Майя уходит в глухую оборону.
— Ты, кажется, хочешь сказать, что аборигены превратили его в робота? — проговорила Майка, криво улыбаясь.
— Да нет же, — сказал я с досадой. — Я только хочу убедить тебя, что всё человеческое в нем случайно, это просто свойство исходного материала… И что не нужно разводить вокруг него сантименты. Считай, что ты ведешь переговоры с этими цветными усами…
Стась проговаривается. Он хочет не выслушать и понять Майю, он хочет ее убедить в своей исключительной правоте.

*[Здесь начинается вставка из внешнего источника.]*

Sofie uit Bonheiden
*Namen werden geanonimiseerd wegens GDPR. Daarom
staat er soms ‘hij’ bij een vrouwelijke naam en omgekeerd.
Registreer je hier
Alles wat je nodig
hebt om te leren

Снова мужчина отбрасывает мысль о том, что перед ним человек, что с ним можно установить связи на эмоциональном уровне. Женщина протестует. Она пытается ответить, что, кем бы ни был Малыш, они-то остаются людьми и могут вступать в контакт только в этом качестве. Чуть раньше она уже высказывала схожую мысль:
— Не в этом дело. Понимаешь ли ты, в чем состоит главная задача всякого контакта? — спросила она. — Понимаешь ли ты, почему человечество вот уже двести лет стремится к контактам, радуется, когда контакты удаются, горюет, когда ничего не получается?
Я, конечно, понимал.
— Изучение разума, — сказал я. — Исследование высшего продукта развития природы.

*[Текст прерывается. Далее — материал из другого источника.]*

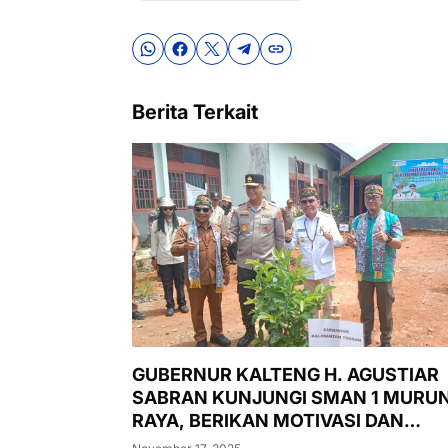
Berita Terkait
GUBERNUR KALTENG H. AGUSTIAR
SABRAN KUNJUNGI SMAN 1 MURU
RAYA, BERIKAN MOTIVASI DAN
LUNCURKAN PASAR MURAH,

— Это, в общем, верно, — сказала Майка, — но это только слова, потому что на самом-то деле нас интересует не проблема разума вообще, а проблема нашего, человеческого разума, иначе говоря, нас прежде всего интересуем мы сами. Мы уже пятьдесят тысяч лет пытаемся понять, что мы такое, но, глядя изнутри, эту задачу не решить, как невозможно поднять себя самого за волосы. Надо посмотреть на себя извне, чужими глазами, совсем чужими…
При этом негуманоидные обитатели планеты устанавливали с Малышом контакт посредством эмоций: «Мне было холодно. Я хотел есть. Я так сильно хотел есть и чтобы было тепло, что сделалось так». (Практически так же устанавливают родители контакт с «нормальными» младенцами.)
7
В конце концов Майя сознательно срывает контакт, не желая, чтобы Малыша воспринимали как объект. После этого Стась разговаривает в ней с позиций силы, как полицейский с преступником: «Я спросил, стараясь говорили» вежливо, но строго». И Майя легко принимает такой формат беседы.

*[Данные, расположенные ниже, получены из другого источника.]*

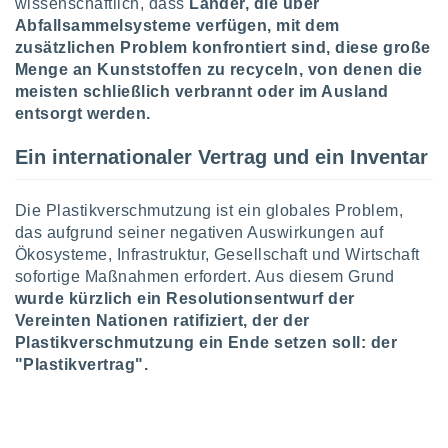
wissenschaftlich, dass
Länder, die über
indeutige
Abfallsammelsysteme verfügen, mit dem
 oder
zusätzlichen Problem konfrontiert sind, diese große
Menge an Kunststoffen zu recyceln, von denen die
en, um
ezogene
meisten schließlich verbrannt oder im Ausland
Ihren
entsorgt werden.
 dieser
P-Adressen
Ein internationaler Vertrag und ein Inventar
-
 zu
 darauf
Die Plastikverschmutzung ist ein globales Problem,
n und diese
das aufgrund seiner negativen Auswirkungen auf
ten. Einige
Ökosysteme, Infrastruktur, Gesellschaft und Wirtschaft
rarbeiten
sofortige Maßnahmen erfordert. Aus diesem Grund
wurde kürzlich ein Resolutionsentwurf der
ezogenen
icherweise
Vereinten Nationen ratifiziert, der der
age eines
Plastikverschmutzung ein Ende setzen soll: der
en
"Plastikvertrag".
, dem Sie
hen
 dies zu
 Sie Ihre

— Прежде всего я хотел бы узнать, случайно или нарочно?
— Нарочно. Что дальше?
— Дальше я хотел бы узнать: для чего ты это сделала?
— Я сделала это для того чтобы раз и навсегда прекратить безобразие. Дальше?
Женщина не верит, что с ее мнением будут считаться, и уходит в глухую оборону, хотя сам Стась признает позже: «из нас четверых именно Майка первая поняла, как тяжело Малышу и как он нуждается в помощи».
— Какое безобразие? О чем ты говоришь?
— Потому что это отвратительно! — сказала Майка с силой. — Потому что это было бесчеловечно. Потому что я не могла сидеть сложа руки и наблюдать, как гнусная комедия превращается в трагедию. — Она отшвырнула книжку. — И нечего сверкать на меня глазами! И нечего за меня заступаться!.. Всё равно я уйду. Уйду в школу и буду учить ребят, чтобы они вовремя хватали за руку всех этих фанатиков абстрактных идей и дураков, которые им подпевают!
Майя срывает контакт без предупреждения — она прекрасно, знает что если бы попыталась рассказать о своем видении ситуации, ее перестали бы слушать на второй секунде. Спор мужчины с женщиной — спор глухого с немым.
8
На связь с планетой выходит суперавторитет Леонид Андреевич Горбовский — значимый персонаж для братьев Стругацких, появляющийся в других произведениях и руководствующийся максимой «Из всех возможных решений выбирай самое доброе». Он выстраивает ситуацию заново. Сначала высказывается начальник группы Геннадий Комов.
— Леонид Андреевич, — произнес Комов жестко. — Давайте говорить прямо. Давайте выскажем вслух то, о чем мы с вами сейчас думаем, и то, чего мы опасаемся больше всего. Я стремлюсь превратить Малыша в орудие Земли. Для этого я всеми доступными мне средствами и совершено беспощадно, если так можно выразиться, стремлюсь восстановить в нем человека… Я уверен: мы сумеем убедить Малыша, что наши цивилизации — это равные партнеры со своими достоинствами и недостатками, и тогда он, как посредник между нами, сможет всю жизнь черпать и с той, и с другой стороны, не опасаясь ни за тех, ни за других. Он будет горд своим исключительным положением, жизнь его будет радостна и полна… — Комов помолчал. — Вот моя точка зрения, Леонид Андреевич.